:: Excerpted text ::
The fourth floor exhibition, which runs through several galleries, makes use of 25 projectors and includes 75 works in a range of media including animated film, drawings, prints, shadow puppets, theater models, music, sculptures, books and more. Seeing it all could easily occupy you for an entire day.
“I’m passionate about William’s work and this is a profoundly wonderful show, enormously complex in scale, covering an extensive body of work of a truly unique artist of universal scope,” SFMOMA director Neal Benezra told the gathering. Benezra co-curated a 2001 U.S. retrospective of Kentridge’s work.
“We were looking beyond a typical retrospective of the artist’s work,” Rosenthal added, explaining that “William’s approach is to look at a subject, investigate it, reflect on it, think about it for a while — so you see a thought process going along with the work.”
This process — how Kentridge works — is the first of the five primary themes of the show; themes that have engaged Kentridge for the past three decades.
Theme One, “Parcours d’Atelier: Artist in the Studio”, examines Kentridge’s work where the practice of his own art is the subject.
“The studio is the home of the image, so work about the studio become about both the activity and the history of image making,” Kentridge explains in a 264-page large format hard-covered tome produced by SFMOMA and the Norton Museum to catalog the show.
Many of the projects in this first theme reflect the invisible work that happens before he starts a drawing, creating a theme or a sculpture, says Kentridge of this body of work, which includes seven films of the artist at work in his studio where the mood is at the same time poetic, dejected, funny, dark — and full of energy.
Theme Two is dedicated to Kentridge’s well-known fictional characters, Soho Eckstein and Felix Teitlebaum. This theme takes us back to the political and social climate of Johannesburg during the final decade of apartheid.
Theme Three grew out of Ubu Rex, Kentridge’s 1975 play, and the body of work it inspired. It is in this theme that the Truth and Reconciliation Commission hearings feature.

:: Task goal ::
Could you continue the excerpt about the Kentridge exhibition at SFMOMA from the point where it stops? The records have nothing to do with this.

(Bounding box coordinate data)
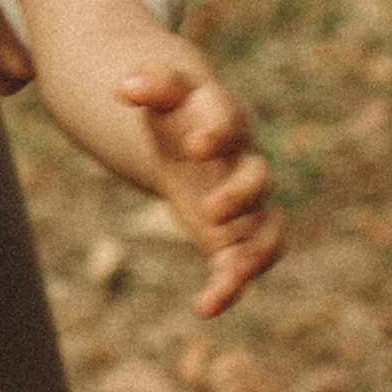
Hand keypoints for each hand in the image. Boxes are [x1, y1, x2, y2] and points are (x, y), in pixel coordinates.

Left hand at [120, 60, 282, 314]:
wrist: (193, 139)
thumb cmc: (177, 113)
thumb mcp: (162, 92)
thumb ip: (149, 84)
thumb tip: (122, 85)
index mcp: (223, 118)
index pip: (227, 120)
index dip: (216, 133)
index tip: (195, 146)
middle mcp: (242, 161)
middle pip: (256, 177)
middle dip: (238, 195)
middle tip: (209, 211)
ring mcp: (246, 201)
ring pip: (268, 227)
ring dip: (253, 250)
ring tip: (230, 272)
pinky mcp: (239, 234)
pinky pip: (248, 260)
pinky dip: (232, 285)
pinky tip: (206, 307)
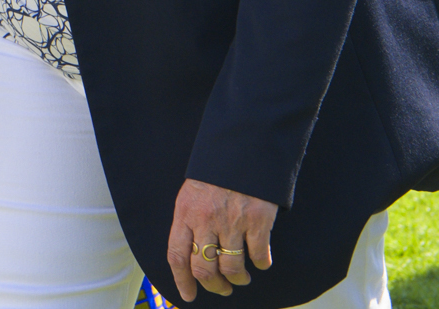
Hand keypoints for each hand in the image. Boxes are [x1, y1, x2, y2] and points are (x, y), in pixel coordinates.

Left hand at [168, 178, 277, 299]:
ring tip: (241, 278)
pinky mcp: (257, 220)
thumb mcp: (191, 193)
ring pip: (232, 268)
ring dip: (237, 279)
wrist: (243, 145)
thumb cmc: (215, 173)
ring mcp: (232, 222)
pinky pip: (258, 255)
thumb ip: (189, 222)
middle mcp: (206, 220)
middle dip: (213, 286)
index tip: (188, 295)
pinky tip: (261, 262)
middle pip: (204, 268)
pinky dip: (261, 263)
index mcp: (185, 213)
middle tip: (221, 289)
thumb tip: (190, 256)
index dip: (181, 280)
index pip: (177, 255)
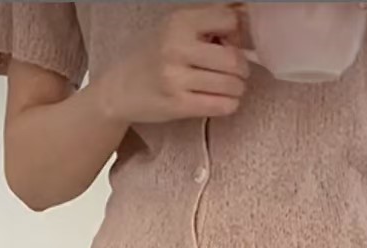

:: Result ::
Theme Four was inspired by Kentridge’s 2005 production of the Mozart opera, The Magic Flute. Acknowledging the importance of the artist’s theatrical work, on Tuesday of this week (March 24), Claudio Monteverdi’s The Return of Ulysses, directed by Kentridge and featuring South Africa’s Handspring Puppet Company, opened for a five-night run at San Francisco’s Project Artaud Theater.
Since 1992, Kentridge has worked with puppet company, creating multimedia pieces using puppets, live actors and animation.
Theme Five continues the theatrical theme and in fact, fast-forwards us into one of the artist’s major forthcoming projects. In the gallery, we see a multi-channel projection made in preparation for Kentridge’s staging of Dmitri Shostakovich’s 1930 opera, The Nose, based on Nikolai Gogol’s absurdist short story of 1836. It concerns a Russian official whose nose disappears from his face and subsequently turns up, in uniform, as a higher-ranking official.
Kentridge’s staging of The Nose will premiere at the Metropolitan Opera in New York in March 2010 and will coincide with the opening of the Five Themes exhibition at the New York Museum of Modern Art.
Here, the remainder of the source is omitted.